■ Text to read ■
ONE OF THE most unique aspects of the Savannah Music Festival is the frequent and always-stimulating unusual double bills – two acts, separated by an intermission, that on paper seem to have little to nothing to do with each other but which in reality work beautifully in tandem.
In introducing Saturday evening’s double bill at the Morris Center, executive director Rob Gibson not only mentioned that, but mentioned that this performance combining Robert Sadin and ensemble with Kasse Mady Diabate and band was likely the most unusual, or certainly unique of them all.
Conducting and addressing the audience between songs was Sadin, arranger of this suite of “Night Songs” presented here by an incredible group of Festival favorites comprising trumpeter/percussionist Etienne Charles, clarinetist Patrick Messina, violinist Mark Feldman, cellist Erik Friedlander, bassist Ira Coleman, harpist Jacqueline Kerrod, and all-world Brazilian percussionist Cyro Baptista, who seemed to have a whole Santa’s bag full of unique and colorful instruments at his disposal.
Charles, who headlined a Creole Dance Party at the Morris Center earlier in the Festival, was a particular standout, both with his subtle and seductive trumpet lines and his own percussive mastery. At one point it looked like he was using one of his trumpet mutes as a tiny doumbek, propped between his knees!

■ Extracted data ■

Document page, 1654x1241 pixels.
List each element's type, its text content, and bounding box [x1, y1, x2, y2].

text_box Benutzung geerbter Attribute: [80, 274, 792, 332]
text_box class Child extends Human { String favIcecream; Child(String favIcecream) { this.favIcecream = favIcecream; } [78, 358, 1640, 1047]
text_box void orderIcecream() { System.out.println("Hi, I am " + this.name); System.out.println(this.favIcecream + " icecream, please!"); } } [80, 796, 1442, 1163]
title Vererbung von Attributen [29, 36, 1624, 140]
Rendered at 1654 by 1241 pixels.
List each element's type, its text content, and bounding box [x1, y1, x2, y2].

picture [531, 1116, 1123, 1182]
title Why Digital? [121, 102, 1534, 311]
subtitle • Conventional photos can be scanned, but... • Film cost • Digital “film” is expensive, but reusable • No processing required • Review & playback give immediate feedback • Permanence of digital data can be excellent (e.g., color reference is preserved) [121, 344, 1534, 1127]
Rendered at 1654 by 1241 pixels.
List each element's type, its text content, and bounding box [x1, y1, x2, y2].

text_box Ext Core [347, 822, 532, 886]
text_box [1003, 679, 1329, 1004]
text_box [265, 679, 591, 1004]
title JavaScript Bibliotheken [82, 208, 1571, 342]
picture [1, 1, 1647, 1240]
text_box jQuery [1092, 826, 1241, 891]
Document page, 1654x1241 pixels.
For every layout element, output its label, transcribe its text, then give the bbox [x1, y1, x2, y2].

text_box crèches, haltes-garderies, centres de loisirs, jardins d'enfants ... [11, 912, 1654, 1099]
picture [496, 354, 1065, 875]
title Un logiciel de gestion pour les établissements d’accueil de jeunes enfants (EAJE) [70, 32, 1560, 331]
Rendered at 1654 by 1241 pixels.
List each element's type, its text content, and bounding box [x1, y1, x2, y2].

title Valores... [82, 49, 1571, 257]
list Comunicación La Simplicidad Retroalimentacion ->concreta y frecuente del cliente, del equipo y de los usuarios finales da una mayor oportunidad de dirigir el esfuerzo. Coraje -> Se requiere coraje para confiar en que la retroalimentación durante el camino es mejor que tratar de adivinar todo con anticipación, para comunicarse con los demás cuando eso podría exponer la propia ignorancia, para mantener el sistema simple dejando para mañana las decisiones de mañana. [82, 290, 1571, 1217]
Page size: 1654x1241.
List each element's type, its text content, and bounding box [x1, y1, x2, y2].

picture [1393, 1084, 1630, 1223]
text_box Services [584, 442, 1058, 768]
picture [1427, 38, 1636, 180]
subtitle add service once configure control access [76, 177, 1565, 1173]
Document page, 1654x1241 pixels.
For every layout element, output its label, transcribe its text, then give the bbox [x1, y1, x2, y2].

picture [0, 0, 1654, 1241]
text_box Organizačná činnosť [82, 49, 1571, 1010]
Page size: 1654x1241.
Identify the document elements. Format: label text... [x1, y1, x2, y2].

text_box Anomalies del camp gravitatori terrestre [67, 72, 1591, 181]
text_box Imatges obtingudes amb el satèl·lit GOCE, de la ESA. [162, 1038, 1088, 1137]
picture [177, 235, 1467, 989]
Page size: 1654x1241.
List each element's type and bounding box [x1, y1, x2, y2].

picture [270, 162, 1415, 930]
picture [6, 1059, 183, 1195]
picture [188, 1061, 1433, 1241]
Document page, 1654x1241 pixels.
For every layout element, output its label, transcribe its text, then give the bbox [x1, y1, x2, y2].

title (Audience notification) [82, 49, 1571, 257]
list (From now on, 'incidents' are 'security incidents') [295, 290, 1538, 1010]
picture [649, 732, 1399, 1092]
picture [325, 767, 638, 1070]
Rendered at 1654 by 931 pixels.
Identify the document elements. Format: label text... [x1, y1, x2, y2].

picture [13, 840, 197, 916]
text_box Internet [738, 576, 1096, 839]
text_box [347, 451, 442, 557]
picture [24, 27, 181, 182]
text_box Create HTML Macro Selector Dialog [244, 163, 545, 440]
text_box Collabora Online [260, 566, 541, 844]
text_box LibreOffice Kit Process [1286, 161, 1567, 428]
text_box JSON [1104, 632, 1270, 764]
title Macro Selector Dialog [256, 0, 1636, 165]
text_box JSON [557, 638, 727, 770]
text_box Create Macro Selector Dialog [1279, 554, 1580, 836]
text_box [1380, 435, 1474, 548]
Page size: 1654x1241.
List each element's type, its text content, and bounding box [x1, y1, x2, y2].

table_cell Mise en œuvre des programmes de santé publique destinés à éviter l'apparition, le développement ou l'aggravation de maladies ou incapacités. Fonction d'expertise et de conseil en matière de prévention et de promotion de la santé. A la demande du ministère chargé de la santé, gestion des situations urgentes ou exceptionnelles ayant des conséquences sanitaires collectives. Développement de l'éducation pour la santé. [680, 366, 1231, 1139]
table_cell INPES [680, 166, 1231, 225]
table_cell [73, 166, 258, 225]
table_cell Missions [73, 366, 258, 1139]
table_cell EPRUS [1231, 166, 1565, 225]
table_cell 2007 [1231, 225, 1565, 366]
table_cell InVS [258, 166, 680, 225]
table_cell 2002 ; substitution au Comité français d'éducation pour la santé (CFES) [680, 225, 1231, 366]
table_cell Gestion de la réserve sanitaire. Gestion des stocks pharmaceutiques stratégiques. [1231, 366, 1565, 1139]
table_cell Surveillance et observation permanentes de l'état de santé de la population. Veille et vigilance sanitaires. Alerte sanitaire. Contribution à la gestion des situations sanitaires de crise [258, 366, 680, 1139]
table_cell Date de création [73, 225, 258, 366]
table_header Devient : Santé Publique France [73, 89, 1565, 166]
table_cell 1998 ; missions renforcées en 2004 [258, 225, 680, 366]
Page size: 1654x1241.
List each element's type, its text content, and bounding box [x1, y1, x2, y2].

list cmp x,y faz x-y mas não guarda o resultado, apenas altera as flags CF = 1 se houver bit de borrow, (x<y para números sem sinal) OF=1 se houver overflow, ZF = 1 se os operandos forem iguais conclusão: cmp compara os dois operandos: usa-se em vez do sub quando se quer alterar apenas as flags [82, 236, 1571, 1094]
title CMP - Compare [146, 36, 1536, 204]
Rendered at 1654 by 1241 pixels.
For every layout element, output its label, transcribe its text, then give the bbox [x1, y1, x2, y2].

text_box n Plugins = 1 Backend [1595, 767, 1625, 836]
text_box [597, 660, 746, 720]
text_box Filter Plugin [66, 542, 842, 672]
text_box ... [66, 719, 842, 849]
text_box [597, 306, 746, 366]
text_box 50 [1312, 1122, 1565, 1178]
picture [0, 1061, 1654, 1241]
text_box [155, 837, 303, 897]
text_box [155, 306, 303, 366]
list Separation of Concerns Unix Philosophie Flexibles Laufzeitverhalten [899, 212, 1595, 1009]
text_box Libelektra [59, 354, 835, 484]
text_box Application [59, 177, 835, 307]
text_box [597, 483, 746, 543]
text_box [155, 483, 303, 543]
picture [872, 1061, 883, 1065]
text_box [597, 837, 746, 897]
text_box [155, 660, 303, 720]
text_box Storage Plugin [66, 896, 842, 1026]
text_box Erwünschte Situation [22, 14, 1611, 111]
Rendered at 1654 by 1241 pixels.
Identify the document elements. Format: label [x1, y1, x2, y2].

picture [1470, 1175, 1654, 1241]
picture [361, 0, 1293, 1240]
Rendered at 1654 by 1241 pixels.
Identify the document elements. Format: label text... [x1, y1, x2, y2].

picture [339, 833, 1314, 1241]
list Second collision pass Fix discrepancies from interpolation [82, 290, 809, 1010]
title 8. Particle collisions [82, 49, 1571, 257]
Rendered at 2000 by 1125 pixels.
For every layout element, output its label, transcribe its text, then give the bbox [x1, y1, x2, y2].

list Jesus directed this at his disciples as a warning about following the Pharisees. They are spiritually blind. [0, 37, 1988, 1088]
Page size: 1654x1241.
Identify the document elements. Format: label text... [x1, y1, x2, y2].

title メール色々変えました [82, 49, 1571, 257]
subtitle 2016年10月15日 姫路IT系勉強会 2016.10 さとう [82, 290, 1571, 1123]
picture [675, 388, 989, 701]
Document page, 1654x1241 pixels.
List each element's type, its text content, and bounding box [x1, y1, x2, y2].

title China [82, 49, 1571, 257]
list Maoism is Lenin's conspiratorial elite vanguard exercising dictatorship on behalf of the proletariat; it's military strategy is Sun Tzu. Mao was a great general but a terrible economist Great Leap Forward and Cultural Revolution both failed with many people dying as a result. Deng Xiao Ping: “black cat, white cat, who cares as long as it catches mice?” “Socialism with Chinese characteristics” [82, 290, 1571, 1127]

■ Requirements ■
A: Copy the part of the Savannah Music Festival review starting with "ONE OF THE most" and going on through "of them all.".
B: In the Savannah Music Festival review, who introduced Saturday evening's double bill at the Morris Center?
C: Pick up the Savannah Music Festival review after its last sentence and keep it going.

■ Expected results ■
A:
ONE OF THE most unique aspects of the Savannah Music Festival is the frequent and always-stimulating unusual double bills – two acts, separated by an intermission, that on paper seem to have little to nothing to do with each other but which in reality work beautifully in tandem.
In introducing Saturday evening’s double bill at the Morris Center, executive director Rob Gibson not only mentioned that, but mentioned that this performance combining Robert Sadin and ensemble with Kasse Mady Diabate and band was likely the most unusual, or certainly unique of them all.

B: Executive director Rob Gibson.

C:
The short but impactful tunes were all essentially inspired by various folk traditions, from Turkish to Romanian. Sadin emceed with a delightful and humble sense of humor.
The other part of the bill was another of those amazing concerts of African music that the Festival tries to highlight each year. This year, as in most previous years, the focus is on the music of Mali, an age-old crossroads and melting pot of many musical traditions.
It’s hard to overstate the talent of Ballake Sissoko, one of the world’s top two or three players of the kora, a traditional African instrument best described as a large and intricate thumb harp. Sissoko had played a solo set earlier in the day at the Morris Center, but this night he was more of a supporting player to lead legendary Malian vocalist and griot Kasse Mady Diabate.
Singing in the unique Malian style which combines rapid improvisational chanting with something similar to the Islamic call to prayer, Diabete projected gravitas and humility and an altogether positive vibe.
The backing band, led but never dominated by Sissoko, was simply stellar, and I run out of superlatives trying to describe them.
Makan Tounkara brought the house down with the delightful proto-blues lines he played on the ngoni, essentially an early, three-string version of the banjo. I’ve heard plenty of ngoni players before, but Tounkara was the first to draw a clear musical line for my ear between the music of continental Africa and the playing style of early, pre-electric blues masters such as Robert Johnson and Robert Lee Hooker.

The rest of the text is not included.